Most of the time, Benge was assigned to teach early elementary grades. For a while, he taught under a program whereby kindergartners through second graders were placed in the same room. The idea was that the older kids could help the younger ones learn just as earlier generations had done in one-room schoolhouses.

He taught second grade and sixth grade reading classes at the beginning of his career, and then spent several years teaching first grade.

It’s fitting that Benge has spent so much of his career working in an elementary school, because that was where he realized he wanted to be a teacher. When he was in sixth grade, Benge mentored special education students in third and fourth grades. He said he has a nephew with special needs, so he was familiar with the problems special education students face and felt a calling to help them.

His desire to become a teacher was firmly cemented in high school, when he was able to do even more peer mentoring. During his freshman year, his first two classes of the day were study halls. Instead of twiddling his thumbs for a few hours, Benge volunteered at a first grade class, creating bulletin boards, listening to the students read and helping them with their crafts.

When Benge was a sophomore, he spent his study halls volunteering in a special education class. By the time he graduated from high school, he was convinced he wanted to be a teacher, and leaned in the direction of teaching special education since he had so much volunteering experience in that field.

His first taste of leading a classroom came during his semester of student teaching in Bushnell, Illinois, a town of about 3,000 people near Macomb. He hoped to find a job teaching in a similar small- to mid-sized town in the Midwest.

“I like to visit big cities, but I would never want to live in one,” he said.

Benge has been commuting to Fairfield from Burlington the past week, and hopes to find a house in town before too long. Although he has never taught in Fairfield, he does have some experience working here. During the summers of his years teaching, he worked as a salesman for a commercial cleaning service that caused him to travel throughout the area, which included stops in Fairfield. He grew to like the city since it felt so similar to his hometown of Fort Madison.

He cannot believe the warm reception he’s received since he started his job Friday.

“I’m floored at how welcoming everyone is,” he said.

He mentioned that someone has been sending him copies of The Ledger since he started his job.

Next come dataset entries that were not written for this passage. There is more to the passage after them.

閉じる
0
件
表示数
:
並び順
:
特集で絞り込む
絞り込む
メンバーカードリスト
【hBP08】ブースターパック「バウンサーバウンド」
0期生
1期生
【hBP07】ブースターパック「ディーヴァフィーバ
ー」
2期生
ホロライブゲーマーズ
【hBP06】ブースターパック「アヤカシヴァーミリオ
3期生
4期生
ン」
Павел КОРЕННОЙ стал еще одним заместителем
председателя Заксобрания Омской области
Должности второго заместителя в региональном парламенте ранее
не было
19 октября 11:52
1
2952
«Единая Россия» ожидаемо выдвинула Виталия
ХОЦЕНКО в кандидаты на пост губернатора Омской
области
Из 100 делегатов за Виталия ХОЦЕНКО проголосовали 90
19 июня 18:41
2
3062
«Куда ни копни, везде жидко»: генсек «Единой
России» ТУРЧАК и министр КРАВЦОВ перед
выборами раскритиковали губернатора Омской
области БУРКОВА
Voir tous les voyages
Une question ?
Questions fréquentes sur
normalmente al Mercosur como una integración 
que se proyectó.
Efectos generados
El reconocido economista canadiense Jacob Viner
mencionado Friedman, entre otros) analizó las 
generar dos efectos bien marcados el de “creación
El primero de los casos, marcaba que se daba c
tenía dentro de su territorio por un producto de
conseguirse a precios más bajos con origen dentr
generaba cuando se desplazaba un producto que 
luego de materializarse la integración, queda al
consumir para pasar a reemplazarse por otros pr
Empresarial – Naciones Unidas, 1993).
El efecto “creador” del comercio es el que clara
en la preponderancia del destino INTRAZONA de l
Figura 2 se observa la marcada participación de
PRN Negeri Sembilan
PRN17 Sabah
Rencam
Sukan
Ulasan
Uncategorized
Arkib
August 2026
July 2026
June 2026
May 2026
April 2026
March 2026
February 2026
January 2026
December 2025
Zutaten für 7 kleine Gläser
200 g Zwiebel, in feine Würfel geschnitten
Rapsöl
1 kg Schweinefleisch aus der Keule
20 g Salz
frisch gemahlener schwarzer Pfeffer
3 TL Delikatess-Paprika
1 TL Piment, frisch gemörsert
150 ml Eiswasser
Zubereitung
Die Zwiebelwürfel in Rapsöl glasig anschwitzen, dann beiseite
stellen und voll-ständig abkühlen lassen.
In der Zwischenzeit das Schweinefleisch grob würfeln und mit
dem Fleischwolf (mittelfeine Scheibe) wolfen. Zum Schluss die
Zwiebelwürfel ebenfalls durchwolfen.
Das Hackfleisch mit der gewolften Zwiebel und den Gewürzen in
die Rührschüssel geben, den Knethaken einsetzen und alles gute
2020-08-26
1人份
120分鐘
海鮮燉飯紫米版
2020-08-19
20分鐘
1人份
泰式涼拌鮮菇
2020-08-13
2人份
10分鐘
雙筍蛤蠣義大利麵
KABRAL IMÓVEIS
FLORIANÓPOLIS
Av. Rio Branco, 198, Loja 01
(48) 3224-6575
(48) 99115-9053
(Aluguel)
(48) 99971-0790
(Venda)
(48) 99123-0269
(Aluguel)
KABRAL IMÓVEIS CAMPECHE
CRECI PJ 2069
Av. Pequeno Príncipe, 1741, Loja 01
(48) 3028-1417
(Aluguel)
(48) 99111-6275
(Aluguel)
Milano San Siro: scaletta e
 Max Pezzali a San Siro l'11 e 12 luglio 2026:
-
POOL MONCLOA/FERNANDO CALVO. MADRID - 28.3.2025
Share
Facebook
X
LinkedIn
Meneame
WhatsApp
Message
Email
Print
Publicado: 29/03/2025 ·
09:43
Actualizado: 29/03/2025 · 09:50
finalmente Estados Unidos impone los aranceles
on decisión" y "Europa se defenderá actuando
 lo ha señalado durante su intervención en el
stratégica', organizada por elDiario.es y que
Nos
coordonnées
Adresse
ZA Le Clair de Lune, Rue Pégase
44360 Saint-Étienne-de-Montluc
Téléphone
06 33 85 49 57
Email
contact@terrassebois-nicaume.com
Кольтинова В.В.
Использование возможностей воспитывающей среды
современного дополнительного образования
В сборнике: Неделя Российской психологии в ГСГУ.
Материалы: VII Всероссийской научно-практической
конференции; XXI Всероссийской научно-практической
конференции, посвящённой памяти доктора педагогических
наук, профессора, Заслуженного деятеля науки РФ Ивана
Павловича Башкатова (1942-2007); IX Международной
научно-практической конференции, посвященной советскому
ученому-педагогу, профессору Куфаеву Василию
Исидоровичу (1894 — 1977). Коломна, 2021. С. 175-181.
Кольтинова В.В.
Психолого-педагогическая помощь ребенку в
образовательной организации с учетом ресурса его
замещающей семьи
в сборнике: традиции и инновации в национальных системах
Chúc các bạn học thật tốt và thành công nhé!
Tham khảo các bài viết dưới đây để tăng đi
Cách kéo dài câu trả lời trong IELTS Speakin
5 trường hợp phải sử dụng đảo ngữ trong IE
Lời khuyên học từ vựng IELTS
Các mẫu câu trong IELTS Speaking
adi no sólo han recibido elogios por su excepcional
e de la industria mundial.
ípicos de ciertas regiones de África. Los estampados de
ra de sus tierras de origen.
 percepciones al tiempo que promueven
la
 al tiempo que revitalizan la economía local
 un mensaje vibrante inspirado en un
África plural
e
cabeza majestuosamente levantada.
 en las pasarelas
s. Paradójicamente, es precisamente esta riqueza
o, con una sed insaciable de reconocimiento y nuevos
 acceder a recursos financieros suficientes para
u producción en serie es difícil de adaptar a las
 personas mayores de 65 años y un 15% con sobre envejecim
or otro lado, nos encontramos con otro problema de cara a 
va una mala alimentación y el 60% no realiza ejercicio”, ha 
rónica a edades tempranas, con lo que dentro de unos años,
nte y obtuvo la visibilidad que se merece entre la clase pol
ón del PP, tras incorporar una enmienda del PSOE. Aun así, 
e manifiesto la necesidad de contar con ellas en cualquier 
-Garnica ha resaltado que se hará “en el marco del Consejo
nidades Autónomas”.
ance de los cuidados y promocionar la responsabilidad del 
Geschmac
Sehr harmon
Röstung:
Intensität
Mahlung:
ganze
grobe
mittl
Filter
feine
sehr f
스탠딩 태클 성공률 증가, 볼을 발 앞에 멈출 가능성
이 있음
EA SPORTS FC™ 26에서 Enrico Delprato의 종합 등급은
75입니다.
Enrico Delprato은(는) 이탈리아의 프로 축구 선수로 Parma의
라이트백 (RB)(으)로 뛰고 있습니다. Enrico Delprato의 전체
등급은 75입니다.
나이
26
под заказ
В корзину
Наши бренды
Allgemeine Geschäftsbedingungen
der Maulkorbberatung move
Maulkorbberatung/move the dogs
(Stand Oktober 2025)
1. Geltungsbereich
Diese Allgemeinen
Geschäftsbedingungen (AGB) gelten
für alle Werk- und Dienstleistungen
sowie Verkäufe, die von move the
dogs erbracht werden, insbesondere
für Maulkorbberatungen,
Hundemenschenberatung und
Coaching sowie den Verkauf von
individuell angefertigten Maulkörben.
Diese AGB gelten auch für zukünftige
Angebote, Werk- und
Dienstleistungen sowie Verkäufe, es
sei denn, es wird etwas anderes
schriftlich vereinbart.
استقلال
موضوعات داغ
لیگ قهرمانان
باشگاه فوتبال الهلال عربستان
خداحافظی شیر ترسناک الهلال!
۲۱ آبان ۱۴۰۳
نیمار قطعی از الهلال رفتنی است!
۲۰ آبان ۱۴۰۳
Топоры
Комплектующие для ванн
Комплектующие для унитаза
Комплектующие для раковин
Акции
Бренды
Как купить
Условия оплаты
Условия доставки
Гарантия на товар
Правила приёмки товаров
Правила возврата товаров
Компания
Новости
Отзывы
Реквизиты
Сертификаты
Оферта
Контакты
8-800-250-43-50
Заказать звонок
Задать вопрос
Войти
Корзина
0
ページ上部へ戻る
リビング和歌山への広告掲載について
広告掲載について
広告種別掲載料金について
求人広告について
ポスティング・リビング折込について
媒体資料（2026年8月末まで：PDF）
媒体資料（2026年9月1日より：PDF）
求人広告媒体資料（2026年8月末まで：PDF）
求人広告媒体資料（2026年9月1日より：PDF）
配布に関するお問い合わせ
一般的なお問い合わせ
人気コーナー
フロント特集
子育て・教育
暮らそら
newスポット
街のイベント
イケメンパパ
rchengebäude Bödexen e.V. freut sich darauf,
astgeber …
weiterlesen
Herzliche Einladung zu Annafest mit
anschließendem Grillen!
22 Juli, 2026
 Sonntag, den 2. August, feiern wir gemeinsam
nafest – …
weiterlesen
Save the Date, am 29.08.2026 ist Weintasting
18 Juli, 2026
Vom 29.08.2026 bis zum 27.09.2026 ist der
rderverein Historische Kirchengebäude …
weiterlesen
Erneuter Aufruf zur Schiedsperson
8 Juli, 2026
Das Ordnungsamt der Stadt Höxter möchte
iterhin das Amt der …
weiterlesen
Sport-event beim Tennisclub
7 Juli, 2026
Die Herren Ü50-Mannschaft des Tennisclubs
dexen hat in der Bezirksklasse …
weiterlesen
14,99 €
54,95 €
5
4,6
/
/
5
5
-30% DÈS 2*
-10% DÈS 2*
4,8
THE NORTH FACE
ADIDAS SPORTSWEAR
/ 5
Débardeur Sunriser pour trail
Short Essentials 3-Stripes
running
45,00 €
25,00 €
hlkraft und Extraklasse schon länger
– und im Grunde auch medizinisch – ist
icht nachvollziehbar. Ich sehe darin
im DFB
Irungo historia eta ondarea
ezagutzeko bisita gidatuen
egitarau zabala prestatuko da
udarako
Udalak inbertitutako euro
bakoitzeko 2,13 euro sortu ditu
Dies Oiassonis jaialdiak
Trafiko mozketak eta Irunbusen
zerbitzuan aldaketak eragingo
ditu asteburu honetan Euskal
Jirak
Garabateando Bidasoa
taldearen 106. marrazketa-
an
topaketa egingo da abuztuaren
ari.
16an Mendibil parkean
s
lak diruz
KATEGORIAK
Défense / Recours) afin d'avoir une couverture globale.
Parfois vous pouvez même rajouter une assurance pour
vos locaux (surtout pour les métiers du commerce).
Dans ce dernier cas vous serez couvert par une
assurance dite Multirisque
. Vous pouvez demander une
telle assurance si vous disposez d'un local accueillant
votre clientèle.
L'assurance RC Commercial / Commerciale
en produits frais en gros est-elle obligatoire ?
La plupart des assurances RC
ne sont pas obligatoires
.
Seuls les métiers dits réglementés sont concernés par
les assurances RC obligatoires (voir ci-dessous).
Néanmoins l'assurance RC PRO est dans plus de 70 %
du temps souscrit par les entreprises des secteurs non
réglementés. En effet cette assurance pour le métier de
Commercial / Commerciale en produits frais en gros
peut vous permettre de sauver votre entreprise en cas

Benge has busied himself these first few days on the job creating schedules for his teaching staff and assigning students to classrooms. He sees his greatest strength as understanding what teachers need in a principal, since he’s accustomed to viewing the world through the eyes of an instructor. He said he would try to emulate the best principals from his life such as Linda Kendal in Denmark, Iowa, and, more recently, Joe Rector in Burlington.

The greatest challenge he faces will be learning the names of 300-some students before school starts on Sept. 2.

“I want to learn the interests of each student, because that’s important to building a relationship with them,” he said.

Benge had to do that exact thing when he went from being an elementary teacher to an assistant principal in Burlington. Knowing the elementary students was no help to him in his new position because the students who went to Aldo Leopold Middle School came from another building than where he taught before. Benge had to build relationships from scratch, just as he will do here.

He said the part of the job he’s most looking forward to is helping others to be better teachers.

“I want to be a leader in the school and inspire others to achieve their goals,” he said.